# NH TD80D Cutting Hay



## jhudsonred (Mar 4, 2014)

I purchased a 2wd NH TD80D this week as well as a new 9' hay mower that weights 1200lbs. The tractor has no loader on it and I'm wondering about carrying this mower down the road. I haven't had a chance to hook it up yet. I know this tractor is capable of pulling this mower and cutting hay ground with it. My question really is how light the front end will be without a loader. I plan on getting a loader this fall so that will help I'm sure. The lift capacity of the arms are around 5500lbs. Should I find some weights for the front till I have a loader or should it be fine. I have a neighbor that has one but his is 4wd with a loader and he pulls a 10' no problem. Thanks for any response.


----------



## mlappin (Jun 25, 2009)

I would think with a mower thats less than a quarter of the lift capacity you should be fine.


----------



## stack em up (Mar 7, 2013)

I would think it would work just fine. Only one way to find out!


----------



## 8350HiTech (Jul 26, 2013)

If the loader in the fall is a certainty, I'd try it without weights. If it seems to need some added weight between now and then, maybe fill the front tires?


----------



## arfowler (Jan 10, 2012)

Unless turning on hills I think you should be ok. I been thinking of one that size, what kind of price and hours was it? Power shift or standard tranny?


----------



## jhudsonred (Mar 4, 2014)

Thanks yeah I'm hoping it's ok. I read up on some details about the weight. Said when lifted off ground 36%of the loads weight is transferred to the front. Plus I plan on putting some fluid in the rear tires.

Standard shift. 12 fwd 12 reverse. Ours had only 500 hrs on it and we gave 18,500. It's in immaculate condition. 2008 model. Prices a bush-hog loader with joystick installed for 6500. Plan on putting that on this fall.


----------



## jr in va (Apr 15, 2015)

I'd definatly put fluid in the front tires or get the loader on sooner.Until then,keep your hand on the three point lever so you can drop it if the front end gets to bouncing .


----------



## jhudsonred (Mar 4, 2014)

I had plan on putting some fluid in the left rear for sure. Being a 2wd how much fluid should go in the front i wonder.


----------



## arfowler (Jan 10, 2012)

I currently run a TL90 fwa standard 12 speed but saw a TL80 2wd close by with @500 hrs guy was asking 18k. It looked pretty clean. Sounds like you got a nice deal. Disc mowers usually sit pretty tight to tractor so weight balance should work for you.


----------



## jhudsonred (Mar 4, 2014)

Yeah.
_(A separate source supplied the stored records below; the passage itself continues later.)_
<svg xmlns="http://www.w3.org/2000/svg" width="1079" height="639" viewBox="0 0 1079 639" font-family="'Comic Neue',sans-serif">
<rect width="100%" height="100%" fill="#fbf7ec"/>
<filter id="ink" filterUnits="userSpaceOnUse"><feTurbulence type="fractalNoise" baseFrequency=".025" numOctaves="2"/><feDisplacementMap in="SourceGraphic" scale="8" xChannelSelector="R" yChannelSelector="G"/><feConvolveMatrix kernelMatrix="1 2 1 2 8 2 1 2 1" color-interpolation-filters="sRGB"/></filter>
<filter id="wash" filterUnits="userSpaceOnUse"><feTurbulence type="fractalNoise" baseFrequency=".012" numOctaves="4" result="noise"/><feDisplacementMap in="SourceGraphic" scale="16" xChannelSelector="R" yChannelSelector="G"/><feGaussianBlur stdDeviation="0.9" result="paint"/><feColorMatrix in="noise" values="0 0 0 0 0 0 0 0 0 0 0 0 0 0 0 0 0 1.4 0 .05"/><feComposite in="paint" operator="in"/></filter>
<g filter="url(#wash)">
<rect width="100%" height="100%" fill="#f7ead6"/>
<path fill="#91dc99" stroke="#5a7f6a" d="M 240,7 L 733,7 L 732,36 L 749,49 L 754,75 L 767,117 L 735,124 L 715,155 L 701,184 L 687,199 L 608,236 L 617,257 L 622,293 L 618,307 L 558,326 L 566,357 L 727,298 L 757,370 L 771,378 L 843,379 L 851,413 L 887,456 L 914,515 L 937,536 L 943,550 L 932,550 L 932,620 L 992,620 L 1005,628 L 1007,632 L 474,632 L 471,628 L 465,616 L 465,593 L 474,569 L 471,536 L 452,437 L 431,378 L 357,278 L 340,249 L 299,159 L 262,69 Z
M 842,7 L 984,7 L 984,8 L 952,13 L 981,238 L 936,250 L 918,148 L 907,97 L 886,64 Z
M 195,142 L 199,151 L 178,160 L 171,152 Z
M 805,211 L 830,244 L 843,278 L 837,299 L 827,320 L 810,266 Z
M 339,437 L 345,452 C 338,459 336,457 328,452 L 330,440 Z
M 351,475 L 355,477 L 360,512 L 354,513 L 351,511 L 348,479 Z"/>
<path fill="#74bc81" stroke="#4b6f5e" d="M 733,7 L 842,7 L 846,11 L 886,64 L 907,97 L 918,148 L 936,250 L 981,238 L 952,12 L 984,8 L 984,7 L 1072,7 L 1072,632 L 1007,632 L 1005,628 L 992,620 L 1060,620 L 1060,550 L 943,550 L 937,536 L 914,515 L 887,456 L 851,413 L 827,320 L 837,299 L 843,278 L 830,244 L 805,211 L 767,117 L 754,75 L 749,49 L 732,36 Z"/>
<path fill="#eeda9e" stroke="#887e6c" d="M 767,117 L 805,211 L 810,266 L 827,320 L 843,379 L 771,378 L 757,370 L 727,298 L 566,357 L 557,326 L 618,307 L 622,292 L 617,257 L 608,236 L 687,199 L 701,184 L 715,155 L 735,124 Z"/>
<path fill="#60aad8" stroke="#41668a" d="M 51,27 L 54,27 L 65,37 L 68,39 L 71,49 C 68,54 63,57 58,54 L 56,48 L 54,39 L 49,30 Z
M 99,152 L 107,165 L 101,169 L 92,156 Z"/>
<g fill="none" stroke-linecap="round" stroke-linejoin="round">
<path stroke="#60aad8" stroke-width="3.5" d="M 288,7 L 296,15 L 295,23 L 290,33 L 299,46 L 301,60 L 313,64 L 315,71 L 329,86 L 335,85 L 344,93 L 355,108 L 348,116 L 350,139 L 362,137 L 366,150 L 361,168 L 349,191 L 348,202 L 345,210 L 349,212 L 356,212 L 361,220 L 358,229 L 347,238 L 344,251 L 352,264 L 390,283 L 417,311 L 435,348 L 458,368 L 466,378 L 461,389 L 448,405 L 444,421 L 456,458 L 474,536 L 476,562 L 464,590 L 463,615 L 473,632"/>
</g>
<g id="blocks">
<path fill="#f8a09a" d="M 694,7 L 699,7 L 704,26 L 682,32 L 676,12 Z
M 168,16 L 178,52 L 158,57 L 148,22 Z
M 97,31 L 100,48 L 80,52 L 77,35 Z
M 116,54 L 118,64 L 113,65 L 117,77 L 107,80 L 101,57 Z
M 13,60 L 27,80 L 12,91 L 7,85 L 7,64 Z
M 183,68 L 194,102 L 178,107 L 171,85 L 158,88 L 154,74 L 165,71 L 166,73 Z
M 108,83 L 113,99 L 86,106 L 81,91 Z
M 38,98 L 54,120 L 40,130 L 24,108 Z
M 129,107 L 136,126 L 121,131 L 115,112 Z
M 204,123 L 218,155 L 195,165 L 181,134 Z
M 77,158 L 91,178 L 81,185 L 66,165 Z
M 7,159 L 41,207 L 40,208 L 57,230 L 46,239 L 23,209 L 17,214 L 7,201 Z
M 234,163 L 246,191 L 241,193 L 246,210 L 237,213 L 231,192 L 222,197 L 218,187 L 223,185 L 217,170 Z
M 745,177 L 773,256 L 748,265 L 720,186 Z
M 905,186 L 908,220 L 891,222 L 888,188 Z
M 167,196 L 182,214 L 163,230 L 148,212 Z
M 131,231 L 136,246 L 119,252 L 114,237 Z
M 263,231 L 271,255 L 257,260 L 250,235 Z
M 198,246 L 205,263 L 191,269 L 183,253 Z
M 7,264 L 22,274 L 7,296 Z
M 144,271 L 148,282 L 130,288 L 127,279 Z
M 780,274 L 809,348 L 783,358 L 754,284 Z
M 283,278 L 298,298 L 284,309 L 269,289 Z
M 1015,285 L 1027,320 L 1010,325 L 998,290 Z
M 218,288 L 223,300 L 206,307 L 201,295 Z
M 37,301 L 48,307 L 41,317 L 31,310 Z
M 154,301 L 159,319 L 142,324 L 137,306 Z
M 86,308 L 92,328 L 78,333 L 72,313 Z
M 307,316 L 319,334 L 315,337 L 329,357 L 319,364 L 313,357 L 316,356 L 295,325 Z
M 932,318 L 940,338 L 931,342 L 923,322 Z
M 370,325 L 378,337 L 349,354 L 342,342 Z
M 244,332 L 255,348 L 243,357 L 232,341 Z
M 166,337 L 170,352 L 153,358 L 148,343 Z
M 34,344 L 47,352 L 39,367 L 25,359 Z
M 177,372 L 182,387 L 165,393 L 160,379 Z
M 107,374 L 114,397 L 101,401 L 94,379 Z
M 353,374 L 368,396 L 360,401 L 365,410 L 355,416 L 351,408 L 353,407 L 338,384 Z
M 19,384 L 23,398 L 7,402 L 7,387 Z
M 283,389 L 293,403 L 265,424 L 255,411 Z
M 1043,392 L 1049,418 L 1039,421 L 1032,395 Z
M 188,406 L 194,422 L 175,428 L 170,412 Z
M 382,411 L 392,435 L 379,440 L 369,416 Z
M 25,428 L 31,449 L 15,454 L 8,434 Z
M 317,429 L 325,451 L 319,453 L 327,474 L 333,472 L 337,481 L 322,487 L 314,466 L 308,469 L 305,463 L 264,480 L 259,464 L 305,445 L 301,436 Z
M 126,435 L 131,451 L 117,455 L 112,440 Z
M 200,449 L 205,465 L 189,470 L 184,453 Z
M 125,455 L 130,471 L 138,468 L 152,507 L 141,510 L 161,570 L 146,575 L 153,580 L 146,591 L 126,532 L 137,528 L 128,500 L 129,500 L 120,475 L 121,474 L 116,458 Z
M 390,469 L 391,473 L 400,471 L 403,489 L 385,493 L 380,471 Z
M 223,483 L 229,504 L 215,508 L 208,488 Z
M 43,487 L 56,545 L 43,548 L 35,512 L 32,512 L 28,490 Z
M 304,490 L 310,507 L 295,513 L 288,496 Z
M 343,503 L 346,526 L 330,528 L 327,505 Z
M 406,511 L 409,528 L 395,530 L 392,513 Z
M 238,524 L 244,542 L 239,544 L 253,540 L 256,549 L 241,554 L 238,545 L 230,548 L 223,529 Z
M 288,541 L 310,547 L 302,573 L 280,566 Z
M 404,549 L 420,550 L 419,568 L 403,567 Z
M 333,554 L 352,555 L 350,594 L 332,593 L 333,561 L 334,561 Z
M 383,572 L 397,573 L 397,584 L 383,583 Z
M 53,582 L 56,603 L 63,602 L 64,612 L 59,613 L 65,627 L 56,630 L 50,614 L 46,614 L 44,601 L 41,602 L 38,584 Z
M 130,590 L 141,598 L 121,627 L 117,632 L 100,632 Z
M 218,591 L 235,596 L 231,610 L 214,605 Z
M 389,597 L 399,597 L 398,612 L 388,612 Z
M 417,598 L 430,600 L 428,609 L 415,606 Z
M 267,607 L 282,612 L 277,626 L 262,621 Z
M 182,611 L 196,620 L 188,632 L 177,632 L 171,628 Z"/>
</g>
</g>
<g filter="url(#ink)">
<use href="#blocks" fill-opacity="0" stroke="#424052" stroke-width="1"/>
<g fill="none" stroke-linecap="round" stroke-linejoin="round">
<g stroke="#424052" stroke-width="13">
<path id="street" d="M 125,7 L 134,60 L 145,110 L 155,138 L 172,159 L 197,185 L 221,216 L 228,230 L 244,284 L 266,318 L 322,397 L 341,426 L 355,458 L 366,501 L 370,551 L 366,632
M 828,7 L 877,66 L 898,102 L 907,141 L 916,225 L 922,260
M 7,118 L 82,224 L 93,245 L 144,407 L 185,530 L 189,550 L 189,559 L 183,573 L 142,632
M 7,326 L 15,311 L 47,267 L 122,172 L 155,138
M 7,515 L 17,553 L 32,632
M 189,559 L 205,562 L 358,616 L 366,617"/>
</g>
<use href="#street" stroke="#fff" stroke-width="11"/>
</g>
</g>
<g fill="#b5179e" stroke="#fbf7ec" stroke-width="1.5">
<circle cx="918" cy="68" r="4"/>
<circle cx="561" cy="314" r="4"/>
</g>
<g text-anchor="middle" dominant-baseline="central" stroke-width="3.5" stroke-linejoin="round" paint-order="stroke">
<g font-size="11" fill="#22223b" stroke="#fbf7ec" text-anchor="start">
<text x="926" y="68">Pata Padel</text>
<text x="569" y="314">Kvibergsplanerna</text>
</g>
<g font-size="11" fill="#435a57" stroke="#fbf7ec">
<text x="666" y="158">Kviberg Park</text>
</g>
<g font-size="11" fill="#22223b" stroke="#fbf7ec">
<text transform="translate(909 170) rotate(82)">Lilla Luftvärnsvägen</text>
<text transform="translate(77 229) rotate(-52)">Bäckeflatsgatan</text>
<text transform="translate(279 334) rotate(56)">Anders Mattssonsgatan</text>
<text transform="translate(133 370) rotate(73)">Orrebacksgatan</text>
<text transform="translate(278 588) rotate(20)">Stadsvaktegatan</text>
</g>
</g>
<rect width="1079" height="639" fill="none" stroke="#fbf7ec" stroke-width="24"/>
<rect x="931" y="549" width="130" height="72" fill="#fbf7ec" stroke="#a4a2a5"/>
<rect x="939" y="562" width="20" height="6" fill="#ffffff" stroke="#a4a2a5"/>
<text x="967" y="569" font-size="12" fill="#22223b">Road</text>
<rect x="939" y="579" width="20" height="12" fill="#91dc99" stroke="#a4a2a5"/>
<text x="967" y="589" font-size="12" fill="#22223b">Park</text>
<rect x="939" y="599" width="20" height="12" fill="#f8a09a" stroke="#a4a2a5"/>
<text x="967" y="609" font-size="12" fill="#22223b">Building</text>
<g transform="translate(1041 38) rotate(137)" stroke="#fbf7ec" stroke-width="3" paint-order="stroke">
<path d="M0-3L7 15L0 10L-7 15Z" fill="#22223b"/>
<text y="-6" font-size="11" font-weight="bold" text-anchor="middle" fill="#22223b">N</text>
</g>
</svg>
I'm not sure the difference between the TL's and the TD's may be years. Idk. Yeah I wanted a little bigger tractor. Closer to 100hp. We have a 100 hp John Deere too that we cut and bale with. Just needed to add another mower and rake tractor. Hope this one pans out till I get a loader installed.


----------



## jhudsonred (Mar 4, 2014)

Cut hay all day and she handled it just fine. Thanks for all the replys.


----------



## jr in va (Apr 15, 2015)

jhudsonred said:


> I had plan on putting some fluid in the left rear for sure. Being a 2wd how much fluid should go in the front i wonder.


Should tell you in the Owner's manuel.It will depend on tire size.I wouldn't put fluid in one side without the other


----------



## rajela (Feb 15, 2014)

It will be just fine....just hook up and go. Your only talking 1,200 lb that is just one large roll of hay.


----------